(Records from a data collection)
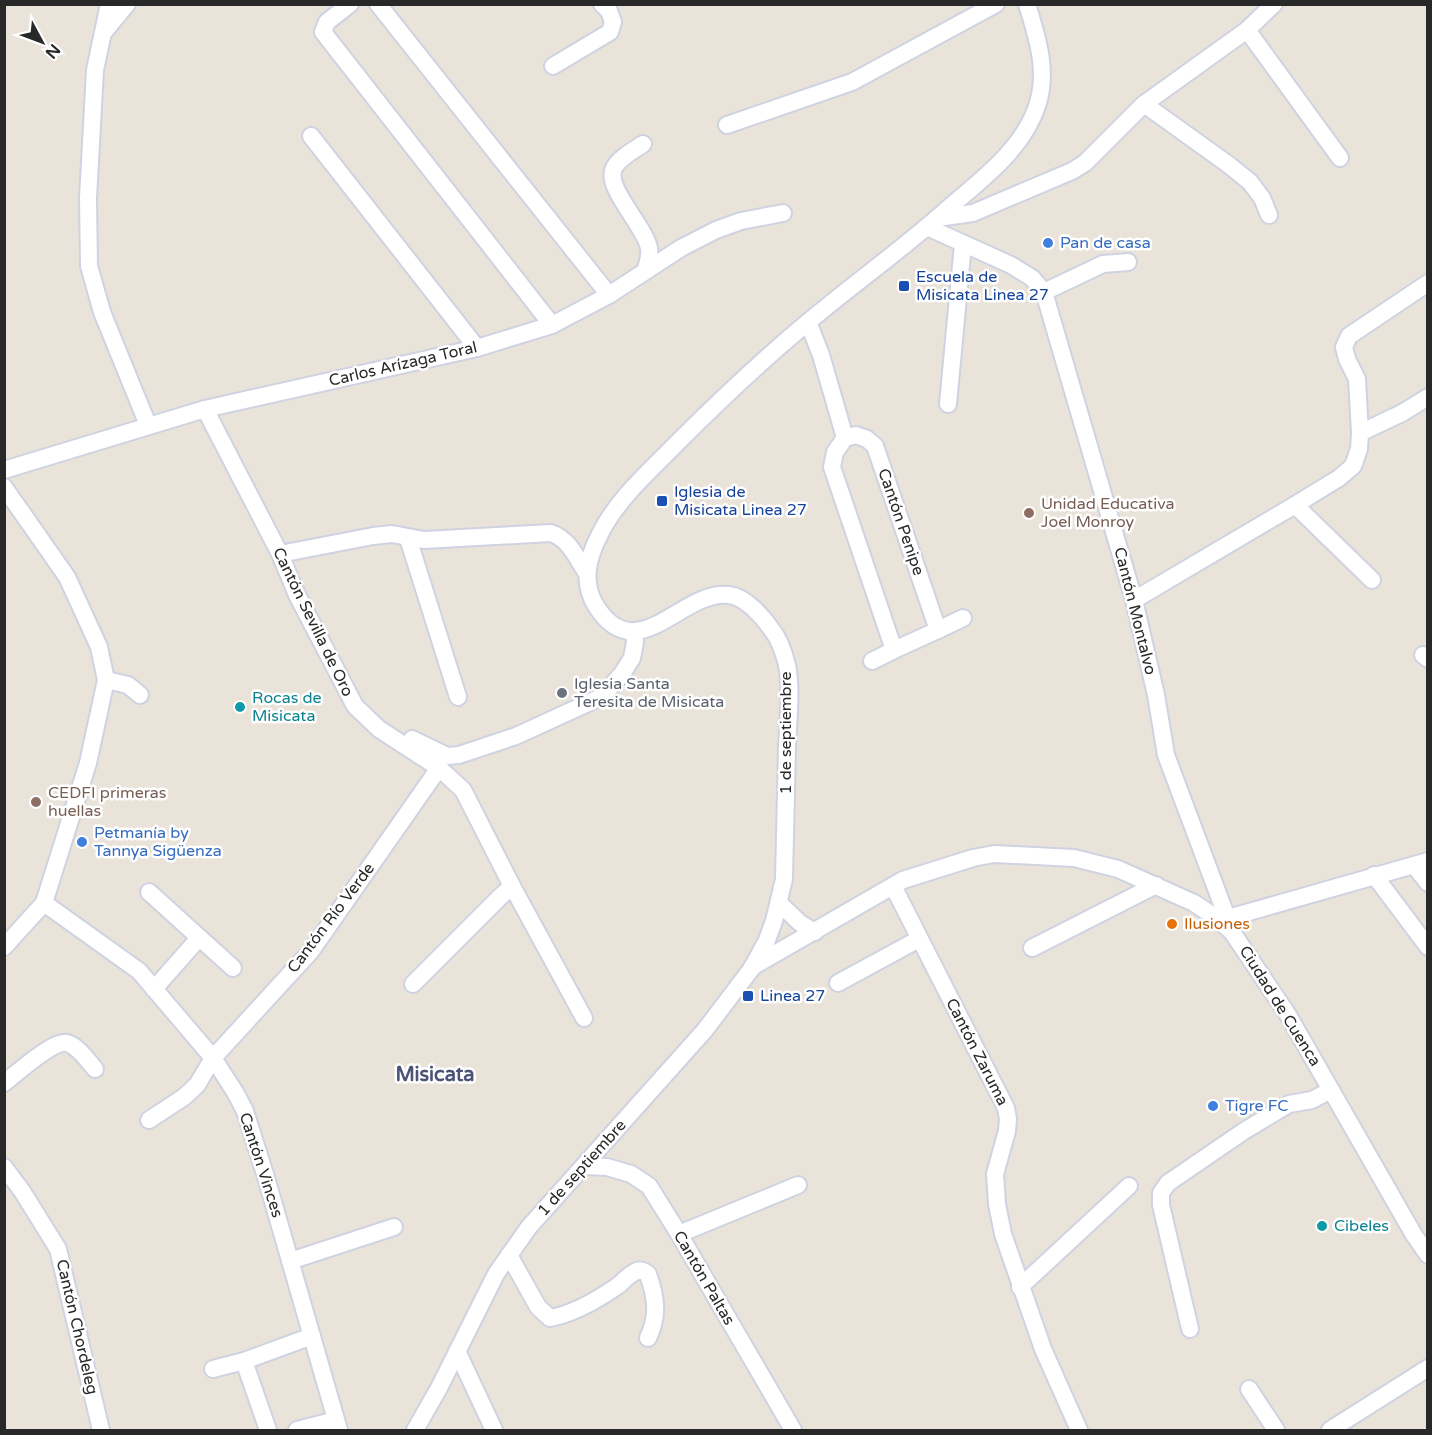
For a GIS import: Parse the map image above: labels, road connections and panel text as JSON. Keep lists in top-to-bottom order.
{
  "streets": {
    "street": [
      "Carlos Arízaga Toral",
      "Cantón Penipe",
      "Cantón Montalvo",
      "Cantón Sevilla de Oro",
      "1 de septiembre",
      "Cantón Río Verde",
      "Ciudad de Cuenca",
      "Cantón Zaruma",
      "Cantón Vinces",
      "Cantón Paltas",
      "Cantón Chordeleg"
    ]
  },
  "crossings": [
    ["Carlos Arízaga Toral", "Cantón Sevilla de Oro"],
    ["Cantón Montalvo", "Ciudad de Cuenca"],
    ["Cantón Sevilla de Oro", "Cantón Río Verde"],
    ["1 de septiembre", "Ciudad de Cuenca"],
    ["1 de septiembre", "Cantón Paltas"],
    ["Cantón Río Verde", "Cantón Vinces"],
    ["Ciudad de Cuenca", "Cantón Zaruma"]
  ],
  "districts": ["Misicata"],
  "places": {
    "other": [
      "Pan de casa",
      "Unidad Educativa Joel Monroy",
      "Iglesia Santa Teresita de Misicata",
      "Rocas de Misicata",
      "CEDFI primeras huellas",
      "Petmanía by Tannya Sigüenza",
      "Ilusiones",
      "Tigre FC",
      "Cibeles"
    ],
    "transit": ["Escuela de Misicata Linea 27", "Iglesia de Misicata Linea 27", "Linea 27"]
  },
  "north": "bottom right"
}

Required action:
Pictures stay out, but every record above is to be returned exactly.

Worked solution:
For a GIS import: Parse the map image above: labels, road connections and panel text as JSON. Keep lists in top-to-bottom order.
{
  "streets": {
    "street": [
      "Carlos Arízaga Toral",
      "Cantón Penipe",
      "Cantón Montalvo",
      "Cantón Sevilla de Oro",
      "1 de septiembre",
      "Cantón Río Verde",
      "Ciudad de Cuenca",
      "Cantón Zaruma",
      "Cantón Vinces",
      "Cantón Paltas",
      "Cantón Chordeleg"
    ]
  },
  "crossings": [
    ["Carlos Arízaga Toral", "Cantón Sevilla de Oro"],
    ["Cantón Montalvo", "Ciudad de Cuenca"],
    ["Cantón Sevilla de Oro", "Cantón Río Verde"],
    ["1 de septiembre", "Ciudad de Cuenca"],
    ["1 de septiembre", "Cantón Paltas"],
    ["Cantón Río Verde", "Cantón Vinces"],
    ["Ciudad de Cuenca", "Cantón Zaruma"]
  ],
  "districts": ["Misicata"],
  "places": {
    "other": [
      "Pan de casa",
      "Unidad Educativa Joel Monroy",
      "Iglesia Santa Teresita de Misicata",
      "Rocas de Misicata",
      "CEDFI primeras huellas",
      "Petmanía by Tannya Sigüenza",
      "Ilusiones",
      "Tigre FC",
      "Cibeles"
    ],
    "transit": ["Escuela de Misicata Linea 27", "Iglesia de Misicata Linea 27", "Linea 27"]
  },
  "north": "bottom right"
}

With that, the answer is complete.